What is being asked
Please repeat the listing word for word, from its first line through the line containing "Is it true that Aggravated", and stop there.

Dataset records:
+===+
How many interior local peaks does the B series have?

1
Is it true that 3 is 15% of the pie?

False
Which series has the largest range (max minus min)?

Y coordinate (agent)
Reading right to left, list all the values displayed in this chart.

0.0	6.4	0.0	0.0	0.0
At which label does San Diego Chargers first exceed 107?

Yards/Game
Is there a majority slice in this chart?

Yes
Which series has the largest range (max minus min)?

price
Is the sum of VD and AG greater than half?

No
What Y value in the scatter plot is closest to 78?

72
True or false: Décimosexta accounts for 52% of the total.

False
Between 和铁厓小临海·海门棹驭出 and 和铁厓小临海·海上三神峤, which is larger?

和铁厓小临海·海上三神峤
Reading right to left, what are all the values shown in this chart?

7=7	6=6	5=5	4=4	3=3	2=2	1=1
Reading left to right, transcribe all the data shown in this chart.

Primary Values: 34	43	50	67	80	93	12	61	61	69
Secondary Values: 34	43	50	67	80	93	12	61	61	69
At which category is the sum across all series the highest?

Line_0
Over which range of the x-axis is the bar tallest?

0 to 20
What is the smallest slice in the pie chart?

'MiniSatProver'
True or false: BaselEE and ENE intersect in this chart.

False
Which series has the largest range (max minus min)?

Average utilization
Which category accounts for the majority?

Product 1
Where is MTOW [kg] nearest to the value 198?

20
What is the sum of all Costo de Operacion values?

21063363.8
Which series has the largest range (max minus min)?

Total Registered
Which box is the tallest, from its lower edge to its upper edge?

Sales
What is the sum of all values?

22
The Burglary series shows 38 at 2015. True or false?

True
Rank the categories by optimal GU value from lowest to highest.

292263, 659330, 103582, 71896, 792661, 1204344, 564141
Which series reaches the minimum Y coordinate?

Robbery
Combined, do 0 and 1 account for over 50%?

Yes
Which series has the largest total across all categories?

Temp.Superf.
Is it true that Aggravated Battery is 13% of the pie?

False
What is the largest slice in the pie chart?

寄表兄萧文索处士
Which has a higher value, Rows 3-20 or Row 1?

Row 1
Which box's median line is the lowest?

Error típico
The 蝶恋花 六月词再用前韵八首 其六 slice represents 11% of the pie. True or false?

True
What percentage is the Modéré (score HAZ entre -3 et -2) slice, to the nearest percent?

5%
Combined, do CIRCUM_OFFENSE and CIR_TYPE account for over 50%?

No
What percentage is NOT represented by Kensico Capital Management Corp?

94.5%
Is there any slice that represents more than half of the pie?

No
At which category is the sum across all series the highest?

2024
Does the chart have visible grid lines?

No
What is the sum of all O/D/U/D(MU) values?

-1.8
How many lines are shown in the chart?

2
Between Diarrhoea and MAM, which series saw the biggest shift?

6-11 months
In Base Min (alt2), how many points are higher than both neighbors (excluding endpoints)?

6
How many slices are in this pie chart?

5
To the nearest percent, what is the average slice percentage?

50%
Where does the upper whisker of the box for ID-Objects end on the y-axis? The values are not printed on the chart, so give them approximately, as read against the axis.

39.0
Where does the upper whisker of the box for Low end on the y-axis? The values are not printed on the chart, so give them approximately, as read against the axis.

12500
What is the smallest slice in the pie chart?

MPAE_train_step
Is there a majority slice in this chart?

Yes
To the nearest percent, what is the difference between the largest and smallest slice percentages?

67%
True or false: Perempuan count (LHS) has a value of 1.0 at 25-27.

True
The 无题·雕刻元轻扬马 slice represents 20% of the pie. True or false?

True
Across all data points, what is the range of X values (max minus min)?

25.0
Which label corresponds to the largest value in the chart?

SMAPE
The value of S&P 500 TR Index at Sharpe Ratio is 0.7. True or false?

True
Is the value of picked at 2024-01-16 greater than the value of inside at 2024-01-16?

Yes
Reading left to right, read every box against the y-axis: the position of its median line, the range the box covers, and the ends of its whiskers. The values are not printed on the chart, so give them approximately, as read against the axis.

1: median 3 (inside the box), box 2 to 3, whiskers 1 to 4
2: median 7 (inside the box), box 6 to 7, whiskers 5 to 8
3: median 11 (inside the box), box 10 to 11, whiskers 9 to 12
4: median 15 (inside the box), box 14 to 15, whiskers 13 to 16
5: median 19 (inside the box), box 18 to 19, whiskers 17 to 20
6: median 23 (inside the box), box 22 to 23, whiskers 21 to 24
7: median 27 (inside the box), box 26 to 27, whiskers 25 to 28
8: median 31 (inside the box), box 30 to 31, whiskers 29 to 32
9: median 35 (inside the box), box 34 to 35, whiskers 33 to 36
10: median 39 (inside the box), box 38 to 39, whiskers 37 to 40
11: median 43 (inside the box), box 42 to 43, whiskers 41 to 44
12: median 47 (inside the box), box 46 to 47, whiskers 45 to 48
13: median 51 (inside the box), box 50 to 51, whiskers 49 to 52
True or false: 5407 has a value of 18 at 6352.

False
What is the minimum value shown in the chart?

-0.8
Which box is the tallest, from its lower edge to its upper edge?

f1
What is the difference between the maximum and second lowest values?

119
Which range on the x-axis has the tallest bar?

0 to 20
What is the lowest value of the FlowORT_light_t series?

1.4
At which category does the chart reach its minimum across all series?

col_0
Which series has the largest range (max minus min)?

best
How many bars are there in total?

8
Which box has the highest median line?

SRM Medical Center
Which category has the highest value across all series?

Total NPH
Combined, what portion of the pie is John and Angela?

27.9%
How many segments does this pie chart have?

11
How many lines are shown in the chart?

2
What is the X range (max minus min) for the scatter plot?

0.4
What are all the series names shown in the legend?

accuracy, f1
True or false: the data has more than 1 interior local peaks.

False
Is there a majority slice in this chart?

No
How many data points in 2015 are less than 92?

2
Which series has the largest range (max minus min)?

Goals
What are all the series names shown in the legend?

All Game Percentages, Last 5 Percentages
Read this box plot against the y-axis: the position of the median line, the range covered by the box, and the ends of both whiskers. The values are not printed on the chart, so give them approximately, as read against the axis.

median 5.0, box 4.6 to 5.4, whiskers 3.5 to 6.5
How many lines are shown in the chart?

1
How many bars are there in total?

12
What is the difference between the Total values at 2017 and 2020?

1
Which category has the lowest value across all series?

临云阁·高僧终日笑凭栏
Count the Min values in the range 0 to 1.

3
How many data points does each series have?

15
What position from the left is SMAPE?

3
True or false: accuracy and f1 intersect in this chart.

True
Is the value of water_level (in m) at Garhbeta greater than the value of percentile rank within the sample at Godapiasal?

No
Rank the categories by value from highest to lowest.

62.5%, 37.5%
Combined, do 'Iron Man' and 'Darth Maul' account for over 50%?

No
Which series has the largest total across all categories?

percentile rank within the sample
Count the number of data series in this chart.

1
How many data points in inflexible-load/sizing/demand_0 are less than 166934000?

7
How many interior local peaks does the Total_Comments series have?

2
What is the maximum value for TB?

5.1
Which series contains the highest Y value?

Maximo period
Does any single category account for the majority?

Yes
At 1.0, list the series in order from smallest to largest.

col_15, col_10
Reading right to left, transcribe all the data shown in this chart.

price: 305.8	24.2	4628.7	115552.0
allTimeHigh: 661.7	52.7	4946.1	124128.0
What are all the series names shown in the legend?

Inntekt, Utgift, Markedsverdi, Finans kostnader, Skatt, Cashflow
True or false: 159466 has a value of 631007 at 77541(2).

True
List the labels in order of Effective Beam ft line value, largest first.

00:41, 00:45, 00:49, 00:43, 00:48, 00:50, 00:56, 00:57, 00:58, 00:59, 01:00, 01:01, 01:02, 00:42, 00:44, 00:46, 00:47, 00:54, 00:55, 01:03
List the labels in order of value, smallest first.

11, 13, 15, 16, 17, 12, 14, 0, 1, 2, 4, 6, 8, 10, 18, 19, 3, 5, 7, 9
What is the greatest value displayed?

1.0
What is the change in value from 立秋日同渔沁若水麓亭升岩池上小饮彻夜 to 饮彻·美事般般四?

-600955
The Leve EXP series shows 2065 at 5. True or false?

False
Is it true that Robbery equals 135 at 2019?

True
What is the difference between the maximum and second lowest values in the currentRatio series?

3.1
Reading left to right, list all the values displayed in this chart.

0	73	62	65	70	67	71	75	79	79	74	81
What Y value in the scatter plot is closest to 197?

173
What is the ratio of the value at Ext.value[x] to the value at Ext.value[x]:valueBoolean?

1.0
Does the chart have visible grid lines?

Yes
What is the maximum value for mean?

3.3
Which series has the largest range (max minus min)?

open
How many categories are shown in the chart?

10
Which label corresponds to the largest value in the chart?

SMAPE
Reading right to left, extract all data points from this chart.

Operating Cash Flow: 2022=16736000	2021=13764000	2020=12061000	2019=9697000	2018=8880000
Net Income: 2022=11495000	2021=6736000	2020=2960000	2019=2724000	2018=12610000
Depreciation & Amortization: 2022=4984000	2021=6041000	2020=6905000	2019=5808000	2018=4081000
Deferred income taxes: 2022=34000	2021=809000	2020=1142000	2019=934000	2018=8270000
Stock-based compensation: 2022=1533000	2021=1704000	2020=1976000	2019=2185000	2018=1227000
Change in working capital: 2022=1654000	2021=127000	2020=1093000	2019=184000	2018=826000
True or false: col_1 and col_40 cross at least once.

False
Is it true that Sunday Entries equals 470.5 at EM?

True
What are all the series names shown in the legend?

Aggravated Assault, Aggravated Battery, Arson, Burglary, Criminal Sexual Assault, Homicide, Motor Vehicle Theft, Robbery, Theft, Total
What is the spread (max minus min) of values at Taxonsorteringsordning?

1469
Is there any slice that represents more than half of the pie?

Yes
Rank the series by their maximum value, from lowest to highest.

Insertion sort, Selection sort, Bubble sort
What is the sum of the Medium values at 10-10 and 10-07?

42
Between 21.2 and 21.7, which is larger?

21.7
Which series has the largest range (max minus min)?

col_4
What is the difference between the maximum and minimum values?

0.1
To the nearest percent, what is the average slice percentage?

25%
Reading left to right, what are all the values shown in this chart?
+===+
Answer section
How many interior local peaks does the B series have?

1
Is it true that 3 is 15% of the pie?

False
Which series has the largest range (max minus min)?

Y coordinate (agent)
Reading right to left, list all the values displayed in this chart.

0.0	6.4	0.0	0.0	0.0
At which label does San Diego Chargers first exceed 107?

Yards/Game
Is there a majority slice in this chart?

Yes
Which series has the largest range (max minus min)?

price
Is the sum of VD and AG greater than half?

No
What Y value in the scatter plot is closest to 78?

72
True or false: Décimosexta accounts for 52% of the total.

False
Between 和铁厓小临海·海门棹驭出 and 和铁厓小临海·海上三神峤, which is larger?

和铁厓小临海·海上三神峤
Reading right to left, what are all the values shown in this chart?

7=7	6=6	5=5	4=4	3=3	2=2	1=1
Reading left to right, transcribe all the data shown in this chart.

Primary Values: 34	43	50	67	80	93	12	61	61	69
Secondary Values: 34	43	50	67	80	93	12	61	61	69
At which category is the sum across all series the highest?

Line_0
Over which range of the x-axis is the bar tallest?

0 to 20
What is the smallest slice in the pie chart?

'MiniSatProver'
True or false: BaselEE and ENE intersect in this chart.

False
Which series has the largest range (max minus min)?

Average utilization
Which category accounts for the majority?

Product 1
Where is MTOW [kg] nearest to the value 198?

20
What is the sum of all Costo de Operacion values?

21063363.8
Which series has the largest range (max minus min)?

Total Registered
Which box is the tallest, from its lower edge to its upper edge?

Sales
What is the sum of all values?

22
The Burglary series shows 38 at 2015. True or false?

True
Rank the categories by optimal GU value from lowest to highest.

292263, 659330, 103582, 71896, 792661, 1204344, 564141
Which series reaches the minimum Y coordinate?

Robbery
Combined, do 0 and 1 account for over 50%?

Yes
Which series has the largest total across all categories?

Temp.Superf.
Is it true that Aggravated Battery is 13% of the pie?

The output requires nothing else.